Work instructions:
Quote the lines from the one with "Krusty se da" to the one with "S09·E16 · 23 min", both included.

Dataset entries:
• • • • •

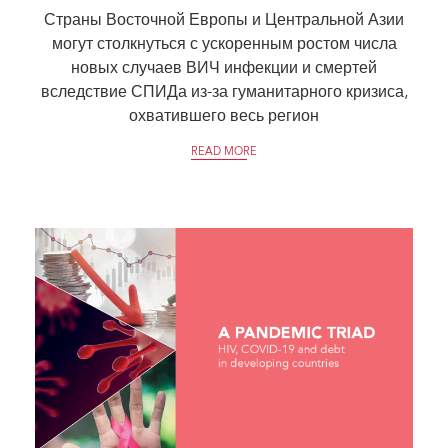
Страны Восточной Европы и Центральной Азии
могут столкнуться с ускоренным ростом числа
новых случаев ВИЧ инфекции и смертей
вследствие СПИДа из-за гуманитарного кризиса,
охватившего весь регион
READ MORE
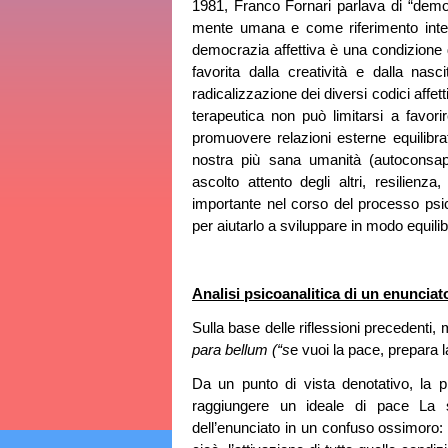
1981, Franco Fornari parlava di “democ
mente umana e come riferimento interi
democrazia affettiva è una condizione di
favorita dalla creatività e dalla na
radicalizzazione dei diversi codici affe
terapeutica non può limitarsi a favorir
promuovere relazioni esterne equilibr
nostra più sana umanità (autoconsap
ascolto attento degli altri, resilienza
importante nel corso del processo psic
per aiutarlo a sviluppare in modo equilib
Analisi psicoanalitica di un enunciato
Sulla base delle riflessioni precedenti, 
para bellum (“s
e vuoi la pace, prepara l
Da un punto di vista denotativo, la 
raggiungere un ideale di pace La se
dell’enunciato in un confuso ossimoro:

• • • • •

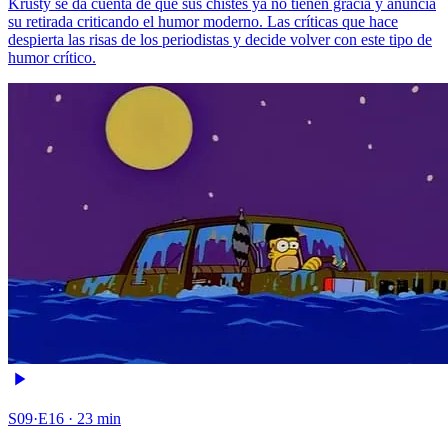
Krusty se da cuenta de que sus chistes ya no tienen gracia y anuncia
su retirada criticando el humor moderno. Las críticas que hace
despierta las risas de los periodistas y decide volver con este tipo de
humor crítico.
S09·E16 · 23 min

• • • • •

Written solution:
Krusty se da cuenta de que sus chistes ya no tienen gracia y anuncia
su retirada criticando el humor moderno. Las críticas que hace
despierta las risas de los periodistas y decide volver con este tipo de
humor crítico.
S09·E16 · 23 min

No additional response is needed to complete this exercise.